The effects of opacity on gravitational stability in protoplanetary discs

In this paper we consider the effects of opacity regimes on the stability of self-gravitating protoplanetary discs to fragmentation into bound objects. Using a self-consistent 1-D viscous disc model, we show that the ratio of local cooling to dynamical timescales Omega*tcool has a strong dependence on the local temperature. We investigate the effects of temperature-dependent cooling functions on the disc's gravitational stability through controlled numerical experiments using an SPH code. We find that such cooling functions raise the susceptibility of discs to fragmentation through the influence of temperature perturbations - the average value of Omega*tcool has to increase to prevent local variability leading to collapse. We find the effects of temperature dependence to be most significant in the "opacity gap" associated with dust sublimation, where the average value of Omega*tcool at fragmentation is increased by over an order of magnitude.
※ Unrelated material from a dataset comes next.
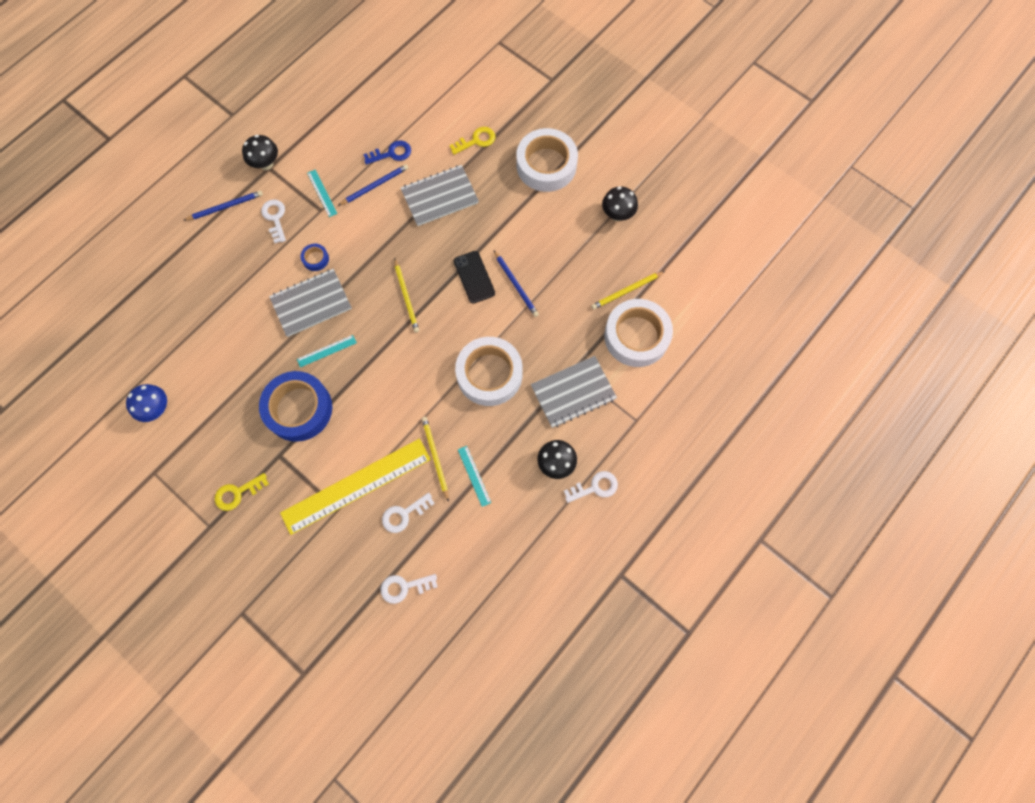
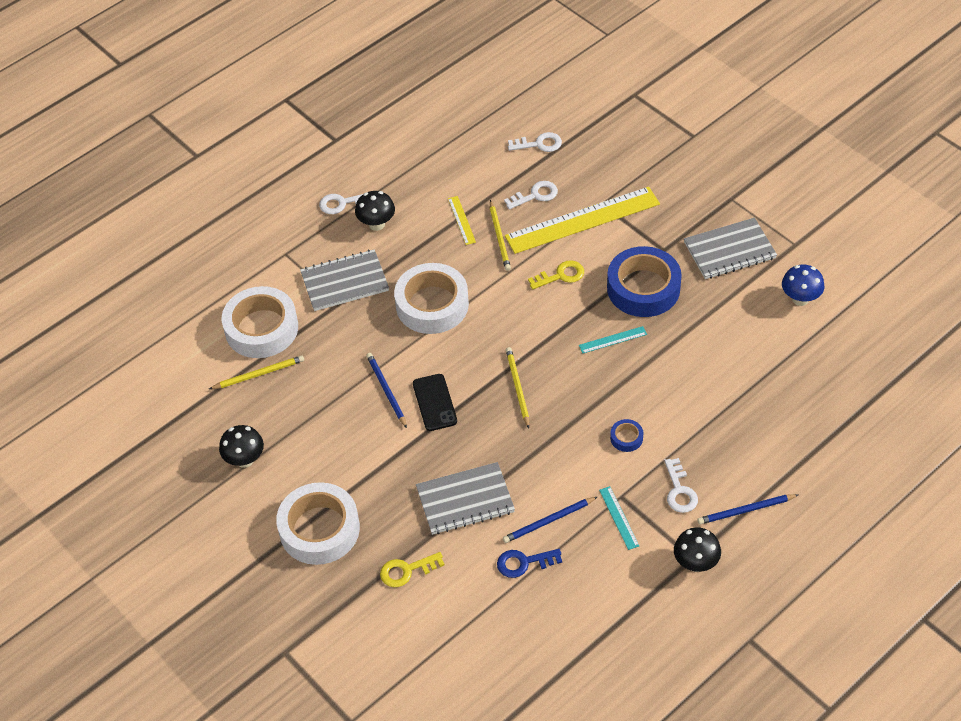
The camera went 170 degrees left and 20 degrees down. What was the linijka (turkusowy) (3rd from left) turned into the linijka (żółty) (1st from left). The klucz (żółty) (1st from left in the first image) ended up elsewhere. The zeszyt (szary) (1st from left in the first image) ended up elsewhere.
We then use this result to predict where protoplanetary discs will fragment into bound objects, in terms of radius and accretion rate. We find that without temperature dependence, for radii < ~10AU a very large accretion rate ~10^-3 Msun/yr is required for fragmentation, but that this is reduced to 10^-4 Msun/yr with temperature-dependent cooling. We also find that the stability of discs with accretion rates < ~10^-7 Msun/yr at radii > ~50AU is enhanced by a lower background temperature if the disc becomes optically thin.